Curieusement, les musiciens de « Mount Meru », malgré un parcours dans l’improvisation, joue une musique plus « appliquée » sur le cédé…

Notre musique n’est pas trop arrangée, ça sonne comme ça, mais c’est moins arrangé que ce qu’on pourrait croire, la musique est très ouverte… L’harmonie et les textes sont là, plus quelques lignes mélodiques, mais le reste est assez libre… On se laisse aller. Quelques morceaux sont des premières prises, mais cela a demandé un peu de préparation, deux ou trois répétitions et jamais avec le groupe complet ! (rires) Tous les morceaux n’étaient pas prêts pour l’enregistrement, ça s’est fait sur place. On a fait ce disque parce qu’on pense qu’il y a une musique qui nous manque : je joue du jazz, mais j’aime aussi les songs ; mais pour moi, il y a beaucoup de pop music qui sonne plat, sans goût. Pour réaliser ce projet, il fallait avoir pleine confiance dans les musiciens, mais ça a fonctionné tout de suite ; il y a un an et demi, quand on a commencé à jouer,  on s’est dit : « ’est incroyable, ça marche et c’est génial ! 

HUGO ANTUNES

Ce genre assez indéfinissable ne pose-t-il problème pour la promotion ?

Ca manque un peu de buzz : les journalistes pop trouvent que c’est trop jazz et vice-versa. On ne sait pas où on doit le ranger chez le disquaire et, finalement, c’est un peu pour ça qu’on l’a fait : pour nous,  ça n’existe pas les bacs où on classe la musique. 

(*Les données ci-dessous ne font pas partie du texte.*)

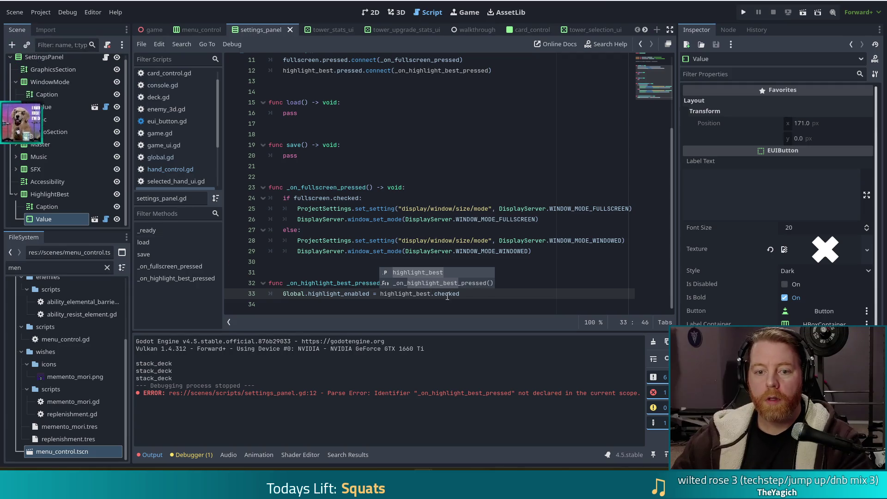
pyautogui.click(473, 295)
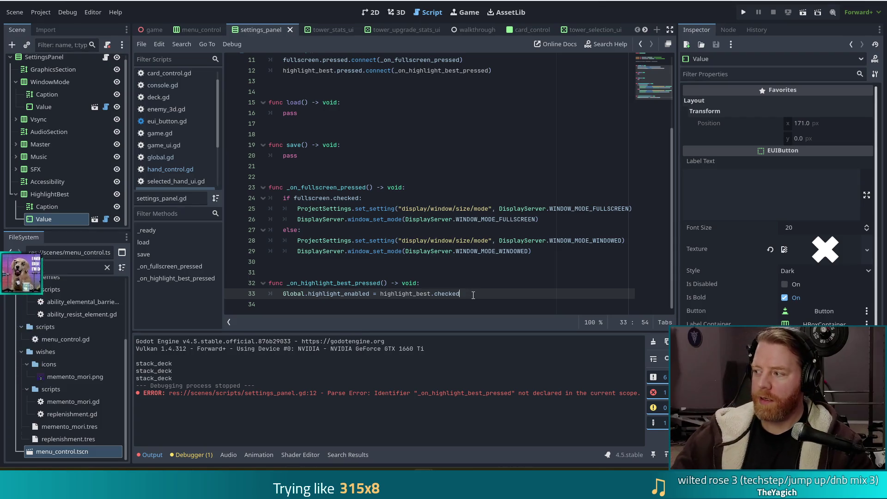
# Open hand_control.gd and jump to the highlight_best_hand definition
pyautogui.click(171, 169)
pyautogui.click(391, 216)
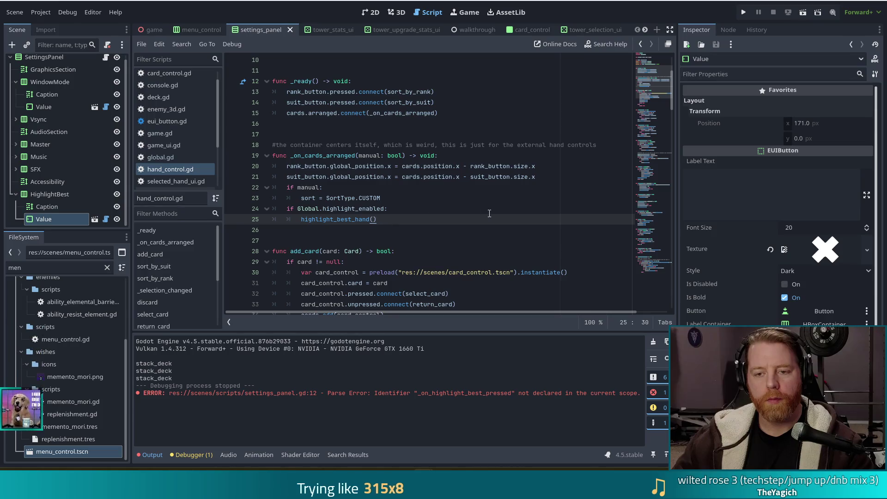
pyautogui.keyDown('ctrl'); pyautogui.click(333, 220); pyautogui.keyUp('ctrl')
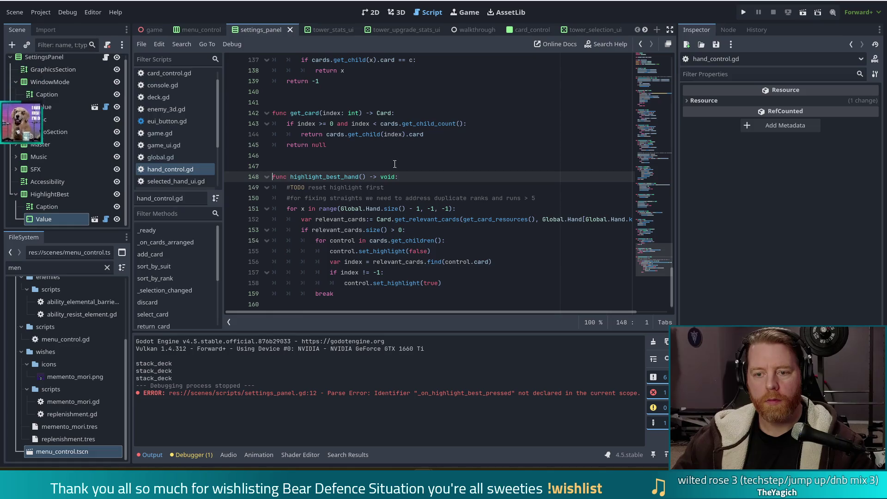
# Delete the '#TODO reset highlight first' comment line from highlight_best_hand
pyautogui.click(412, 187)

Avec un tel « line-up » et l’esprit dans lequel cet album a été enregistré, on peut imaginer que le projet plaira plus aux amateurs de jazz qui ont les oreilles curieuses qu’aux accros du top ten radiophonique. Le challenge mérite plus qu’un intérêt poli : on entend rarement de la chanson avec un jeu de piano aussi fouillé, une guitare aussi inventive, un drumming aussi créatif. Ce « Mount Meru » se pose dans notre paysage musical comme une nouveauté qui mérite qu’on s’y attarde.